Giuliani The Slasher Returns

Rudy Giuliani was at it again last night in the CNN-YouTube Republican debate. Asked what he would do to reduce the national debt, he once more took the opportunity to flog his pet proposal to slash federal spending and the federal workforce. Here's what he said:

I think you have to do across-the-board spending cuts like Ronald Reagan did -- 5, 10 percent per civilian agency. It should be done right now, actually. President Bush should do it to strengthen the dollar. We should commit not to rehire half of the civilian employees that will retire. That's 42 percent of the federal workforce that will retire in the next 10 years. Don't rehire half of them. Use technology -- one person doing the job of two or three. Every business has done it; the government has to do it.
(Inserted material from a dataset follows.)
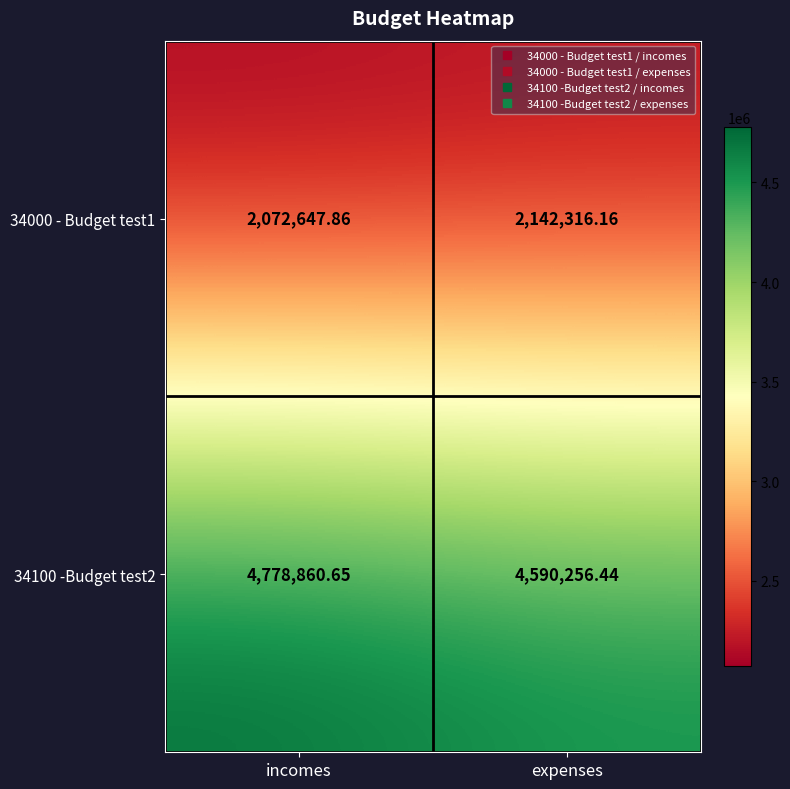

Which series changed the most between incomes and expenses?

34100 -Budget test2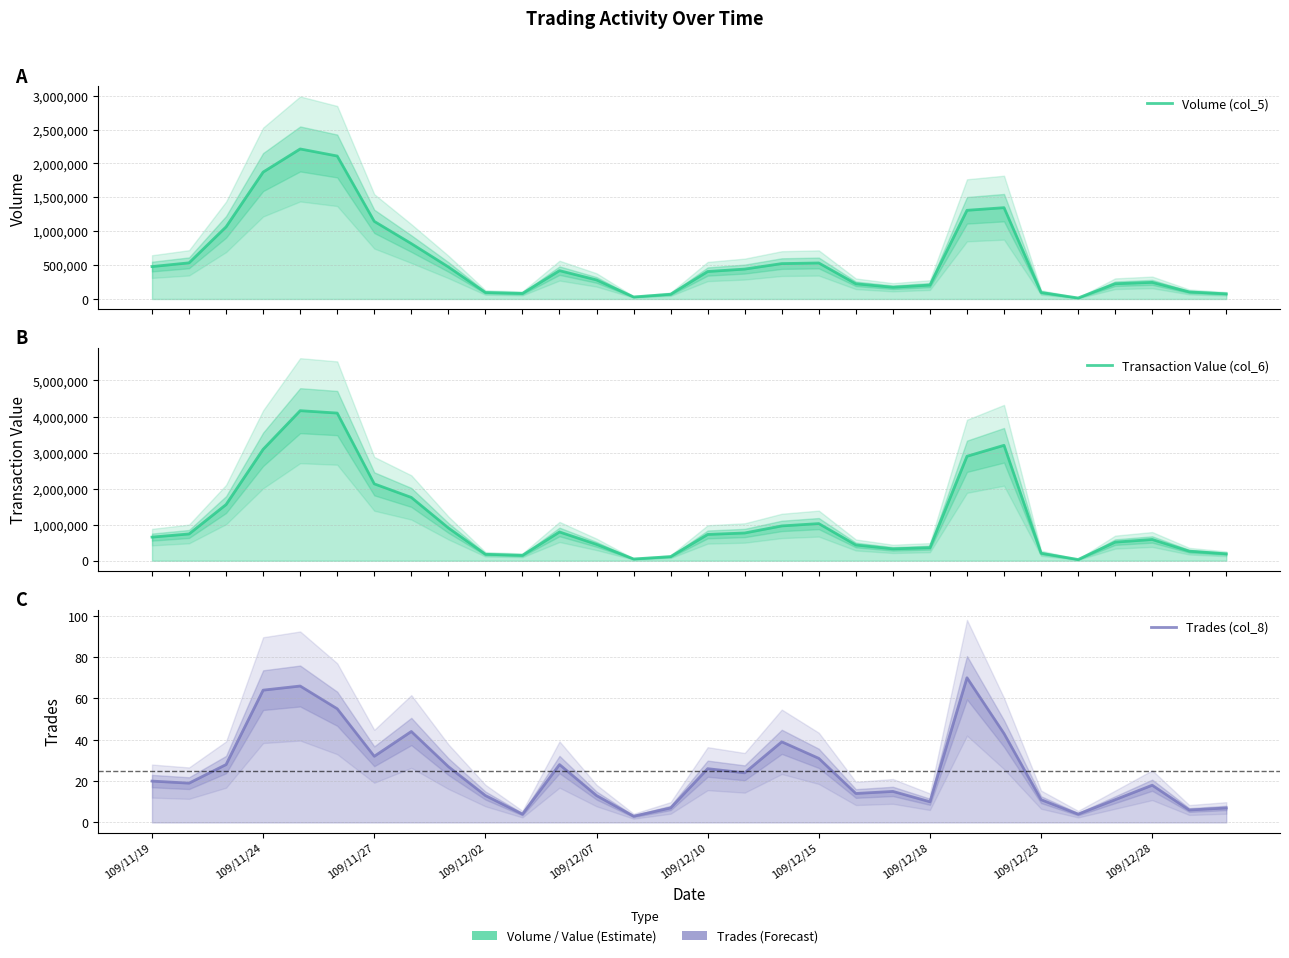

What is the value of the Trades (col_8) point at the 29th from the left?

6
Isn't it about time somebody started calling him on this stuff? Such as:

  • Nobody knows how many federal employees actually will retire in the next 10 years. That 42 percent is merely a projection of people likely to retire based on estimates that have proven less than fully accurate in the past.
  • Is Giuliani really in favor of a haphazard cut to federal operations based on who happens to retire? So if FEMA gets an unusually high number of retirements, he's fine with cutting our disaster response capability and potentially leaving excess capacity elsewhere?
  • Government, just like the businesses Giuliani touts, already has replaced hundreds of thousands of workers with technology. Bill Clinton proudly claimed credit for slashing nearly 400,000 jobs during his administration, and agencies spent billions of dollars on technology (and contract workers) to continue to meet their missions. (By the way, does anybody think the federal government improved as a result?) Since George W. Bush took office, thousands of jobs have been added back, but mostly in the homeland security and defense areas. Does Mr. 9/11 really think that those are the jobs that we need to eliminate?

As I've said before, issues like these are simply too important to let candidates slide by with glib promises.